Der Ausbruch des Ersten Weltkriegs änderte ihr Leben komplett. Statt zu komponieren, gründete sie zusammen mit ihrer Schwester das »Comité franco-américain du Conservatoire national«, mit dem sie die zum Kriegsdienst eingezogenen Studenten des Konservatoriums moralisch unterstützten. Sie versandten Briefe und Pakete und gaben eine Zeitschrift heraus, die es den Musikstudenten ermöglichte, untereinander in Kontakt zu bleiben. Dieses Engagement belastete Lilis Gesundheitszustand zusätzlich, von Schmerzen und Fieberschüben geschüttelt, konnte sie nur noch liegend arbeiten. Dem körperlichen Verfall stand jedoch eine Fülle an künstlerischen Plänen und Ideen gegenüber, dem gnadenlosen Schicksal die Stirn bietend. Am 15. März 1918 verlöschte ihr Leben.
Die Musik, die Lili Boulanger hinterließ, zeugt von ungeheurem Gestaltungswillen, sie ist eigenwillig, fantasievoll, klangfarbenreich und bildet eine Brücke vom Impressionismus zur Moderne. Die Komponistin beherrschte das changierende Spiel verschiedener Klangnuancen, wie sie es bei Debussy kennengelernt hatte, ließ sich von den modalen Klangwelten ihres Lehrers Fauré inspirieren und wusste trotz dieser Vorbilder einen eigenen Ton zu treffen.

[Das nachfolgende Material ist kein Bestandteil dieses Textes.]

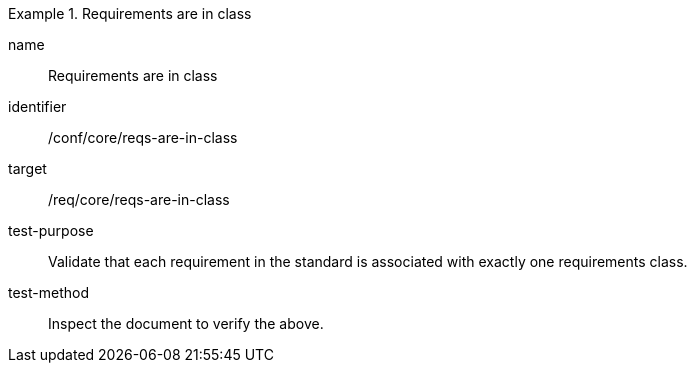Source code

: [[ats_requirements-are-in-class]]
[abstract_test]
.Requirements are in class
====
[%metadata]
name:: Requirements are in class
identifier:: /conf/core/reqs-are-in-class
target:: /req/core/reqs-are-in-class
test-purpose:: Validate that each requirement in the standard is associated with exactly one requirements class.
test-method:: Inspect the document to verify the above.
====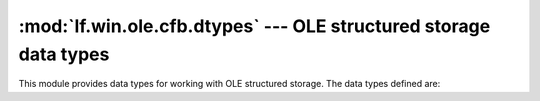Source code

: :mod:`lf.win.ole.cfb.dtypes` --- OLE structured storage data types
==================================================================

.. module:: lf.win.ole.cfb.dtypes
   :synopsis: OLE structured storage data types
.. moduleauthor:: Michael Murr <mmurr@codeforensics.net>

This module provides data types for working with OLE structured storage.  The
data types defined are:

.. class:: OFFSET
.. class:: SECT
.. class:: FSINDEX
.. class:: FSOFFSET
.. class:: DFSIGNATURE
.. class:: DFPROPTYPE
.. class:: SID
.. class:: TIME_T
.. class:: Header
.. class:: DirEntry
.. class:: FATEntry
.. class:: MiniFATEntry
.. class:: DIFATEntry
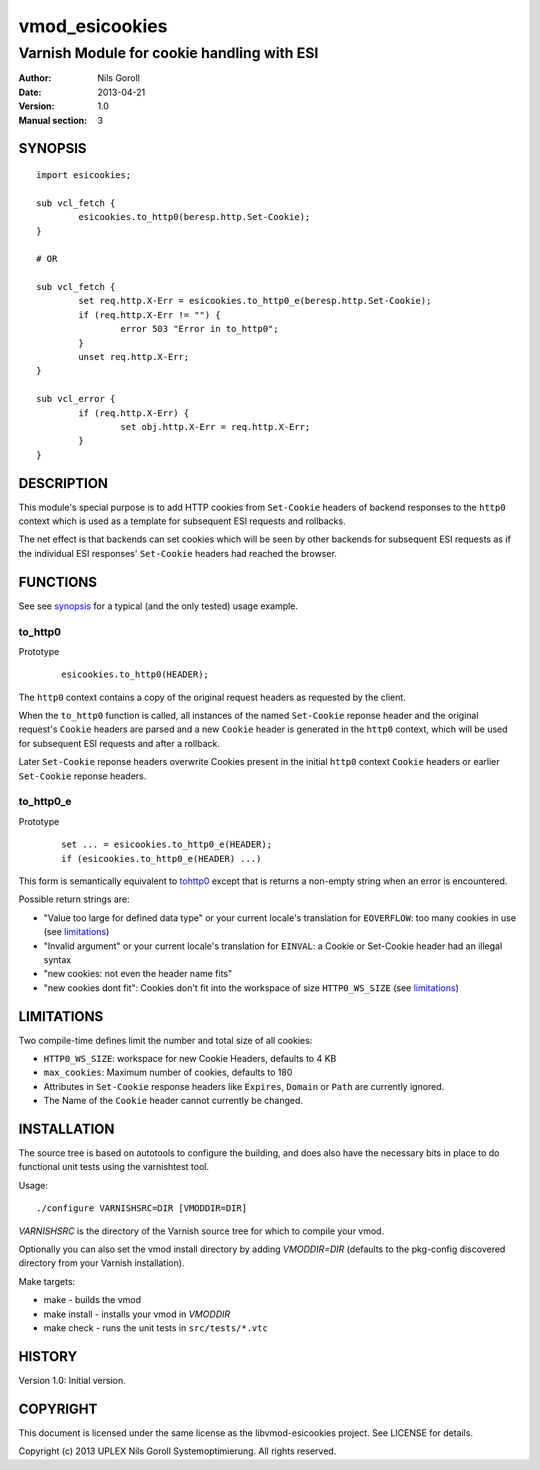 ===============
vmod_esicookies
===============

-------------------------------------------
Varnish Module for cookie handling with ESI
-------------------------------------------

:Author: Nils Goroll
:Date: 2013-04-21
:Version: 1.0
:Manual section: 3

.. _synopsis:

SYNOPSIS
========

::

	import esicookies;

	sub vcl_fetch {
	    	esicookies.to_http0(beresp.http.Set-Cookie);
        }

	# OR

	sub vcl_fetch {
		set req.http.X-Err = esicookies.to_http0_e(beresp.http.Set-Cookie);
		if (req.http.X-Err != "") {
			error 503 "Error in to_http0";
		}
		unset req.http.X-Err;
	}

	sub vcl_error {
		if (req.http.X-Err) {
			set obj.http.X-Err = req.http.X-Err;
		}
	}


DESCRIPTION
===========

This module's special purpose is to add HTTP cookies from ``Set-Cookie``
headers of backend responses to the ``http0`` context which is used as
a template for subsequent ESI requests and rollbacks.

The net effect is that backends can set cookies which will be seen by
other backends for subsequent ESI requests as if the individual ESI
responses' ``Set-Cookie`` headers had reached the browser.

FUNCTIONS
=========

See see synopsis_ for a typical (and the only tested) usage example.

.. _tohttp0:

to_http0
--------

Prototype
	::

		esicookies.to_http0(HEADER);


The ``http0`` context contains a copy of the original request headers
as requested by the client.

When the ``to_http0`` function is called, all instances of the named
``Set-Cookie`` reponse header and the original request's ``Cookie``
headers are parsed and a new ``Cookie`` header is generated in the
``http0`` context, which will be used for subsequent ESI requests and
after a rollback.

Later ``Set-Cookie`` reponse headers overwrite Cookies present in the
initial ``http0`` context ``Cookie`` headers or earlier ``Set-Cookie``
reponse headers.

to_http0_e
----------

Prototype
	::

		set ... = esicookies.to_http0_e(HEADER);
		if (esicookies.to_http0_e(HEADER) ...)


This form is semantically equivalent to tohttp0_ except that is
returns a non-empty string when an error is encountered.

Possible return strings are:

* "Value too large for defined data type" or your current locale's
  translation for ``EOVERFLOW``: too many cookies in use (see
  limitations_)
* "Invalid argument" or your current locale's translation for
  ``EINVAL``: a Cookie or Set-Cookie header had an illegal syntax
* "new cookies: not even the header name fits"
* "new cookies dont fit": Cookies don't fit into the workspace of size
  ``HTTP0_WS_SIZE`` (see limitations_)


.. _limitations:

LIMITATIONS
===========

Two compile-time defines limit the number and total size of all
cookies:

* ``HTTP0_WS_SIZE``: workspace for new Cookie Headers, defaults to 4
  KB

* ``max_cookies``: Maximum number of cookies, defaults to 180

* Attributes in ``Set-Cookie`` response headers like ``Expires``,
  ``Domain`` or ``Path`` are currently ignored.

* The Name of the ``Cookie`` header cannot currently be changed.

INSTALLATION
============

The source tree is based on autotools to configure the building, and
does also have the necessary bits in place to do functional unit tests
using the varnishtest tool.

Usage::

 ./configure VARNISHSRC=DIR [VMODDIR=DIR]

`VARNISHSRC` is the directory of the Varnish source tree for which to
compile your vmod.

Optionally you can also set the vmod install directory by adding
`VMODDIR=DIR` (defaults to the pkg-config discovered directory from your
Varnish installation).

Make targets:

* make - builds the vmod
* make install - installs your vmod in `VMODDIR`
* make check - runs the unit tests in ``src/tests/*.vtc``


HISTORY
=======

Version 1.0: Initial version.

COPYRIGHT
=========

This document is licensed under the same license as the
libvmod-esicookies project. See LICENSE for details.

Copyright (c) 2013 UPLEX Nils Goroll Systemoptimierung. All rights
reserved.
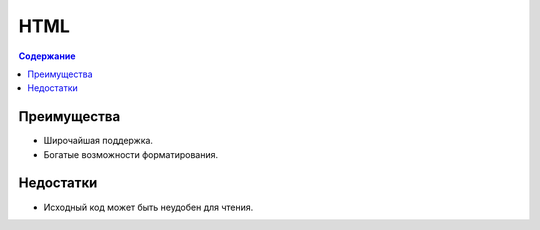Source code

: HTML
====

.. index::
   Формат документации
   HTML

.. contents:: Содержание
   :local:
   :depth: 2
   :backlinks: none

Преимущества
------------

* Широчайшая поддержка.
* Богатые возможности форматирования.

Недостатки
----------

* Исходный код может быть неудобен для чтения.
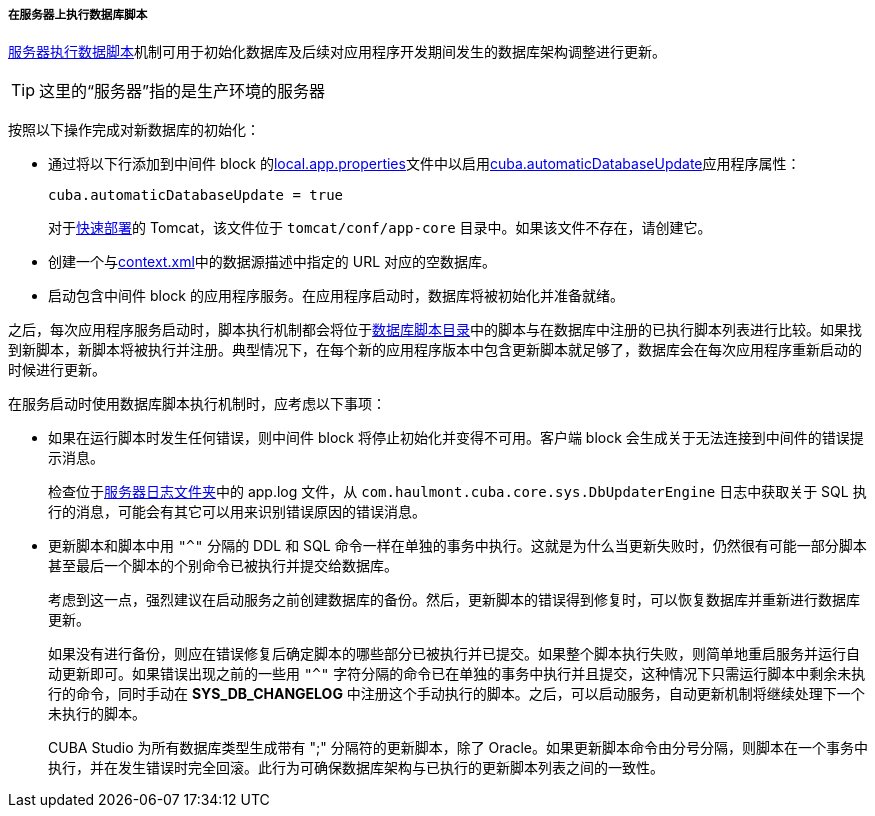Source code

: :sourcesdir: ../../../../../source

[[db_update_in_prod_by_server]]
===== 在服务器上执行数据库脚本

<<db_update_server,服务器执行数据脚本>>机制可用于初始化数据库及后续对应用程序开发期间发生的数据库架构调整进行更新。

[TIP]
这里的“服务器”指的是生产环境的服务器


按照以下操作完成对新数据库的初始化：

* 通过将以下行添加到中间件 block 的<<app_properties_files,local.app.properties>>文件中以启用<<cuba.automaticDatabaseUpdate,cuba.automaticDatabaseUpdate>>应用程序属性：
+
[source, properties]
----
cuba.automaticDatabaseUpdate = true
----
+
对于<<fast_deployment,快速部署>>的 Tomcat，该文件位于 `tomcat/conf/app-core` 目录中。如果该文件不存在，请创建它。

* 创建一个与<<context.xml,context.xml>>中的数据源描述中指定的 URL 对应的空数据库。

* 启动包含中间件 block 的应用程序服务。在应用程序启动时，数据库将被初始化并准备就绪。

之后，每次应用程序服务启动时，脚本执行机制都会将位于<<db_dir,数据库脚本目录>>中的脚本与在数据库中注册的已执行脚本列表进行比较。如果找到新脚本，新脚本将被执行并注册。典型情况下，在每个新的应用程序版本中包含更新脚本就足够了，数据库会在每次应用程序重新启动的时候进行更新。

在服务启动时使用数据库脚本执行机制时，应考虑以下事项：

* 如果在运行脚本时发生任何错误，则中间件 block 将停止初始化并变得不可用。客户端 block 会生成关于无法连接到中间件的错误提示消息。
+
检查位于<<log_dir,服务器日志文件夹>>中的 app.log 文件，从 `com.haulmont.cuba.core.sys.DbUpdaterEngine` 日志中获取关于 SQL 执行的消息，可能会有其它可以用来识别错误原因的错误消息。

* 更新脚本和脚本中用 `"^"` 分隔的 DDL 和 SQL 命令一样在单独的事务中执行。这就是为什么当更新失败时，仍然很有可能一部分脚本甚至最后一个脚本的个别命令已被执行并提交给数据库。
+
考虑到这一点，强烈建议在启动服务之前创建数据库的备份。然后，更新脚本的错误得到修复时，可以恢复数据库并重新进行数据库更新。
+
如果没有进行备份，则应在错误修复后确定脚本的哪些部分已被执行并已提交。如果整个脚本执行失败，则简单地重启服务并运行自动更新即可。如果错误出现之前的一些用 `"^"` 字符分隔的命令已在单独的事务中执行并且提交，这种情况下只需运行脚本中剩余未执行的命令，同时手动在 *SYS_DB_CHANGELOG* 中注册这个手动执行的脚本。之后，可以启动服务，自动更新机制将继续处理下一个未执行的脚本。
+
CUBA Studio 为所有数据库类型生成带有 ";" 分隔符的更新脚本，除了 Oracle。如果更新脚本命令由分号分隔，则脚本在一个事务中执行，并在发生错误时完全回滚。此行为可确保数据库架构与已执行的更新脚本列表之间的一致性。

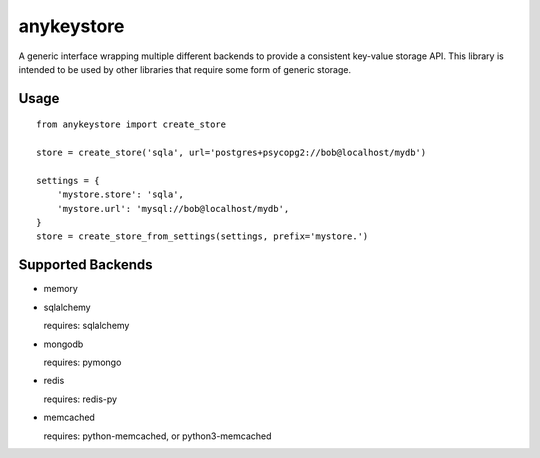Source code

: ===========
anykeystore
===========

A generic interface wrapping multiple different backends to provide a
consistent key-value storage API. This library is intended to be used by other
libraries that require some form of generic storage.

Usage
=====

::

    from anykeystore import create_store

    store = create_store('sqla', url='postgres+psycopg2://bob@localhost/mydb')

    settings = {
        'mystore.store': 'sqla',
        'mystore.url': 'mysql://bob@localhost/mydb',
    }
    store = create_store_from_settings(settings, prefix='mystore.')

Supported Backends
==================

- memory

- sqlalchemy

  requires: sqlalchemy

- mongodb

  requires: pymongo

- redis

  requires: redis-py

- memcached

  requires: python-memcached, or python3-memcached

1911 gab sie mit zwei Vokalwerken ihr öffentliches Debüt als Komponistin – und wurde vom Kritiker der Le Monde Musical als Sensation gefeiert, ihre Werke begeisterten durch »Frische und Inspiration«. Lili Boulanger selbst war nach eigener Aussage »vollkommen überwältigt«, als sie ihre Werke erstmals in der Öffentlichkeit hörte.
Mit ihren letzten vollendeten Kompositionen erhielten die beiden Seiten ihres Lebens, Glück und Unglück, nochmals musikalischen Ausdruck – das strahlende, lebensfrohe Stück D’un matin de printemps steht neben dem abgrundtief traurigen Werk D’un soir triste und der zärtlichen Stimmung des Pie Jesu, der Vertonung des letzten Textabschnitts aus der Totensequenz des Requiems.
Lili Boulanger wurde nur 24 Jahre alt. Ihre Schwester Nadia, die gleich nach ihrem Studium angefangen hatte zu unterrichten, überlebte sie um 61 Jahre. Sie wurde eine der berühmtesten Kompositionslehrerinnen des 20. Jahrhunderts; zu ihren Schülern zählten später u. a. Aaron Copland, Astor Piazzolla, Elliott Carter oder Philip Glass. Unermüdlich setzte sie sich für die Werke ihrer verstorbenen Schwester ein, dennoch erklingen diese in unseren Konzertsälen viel zu selten.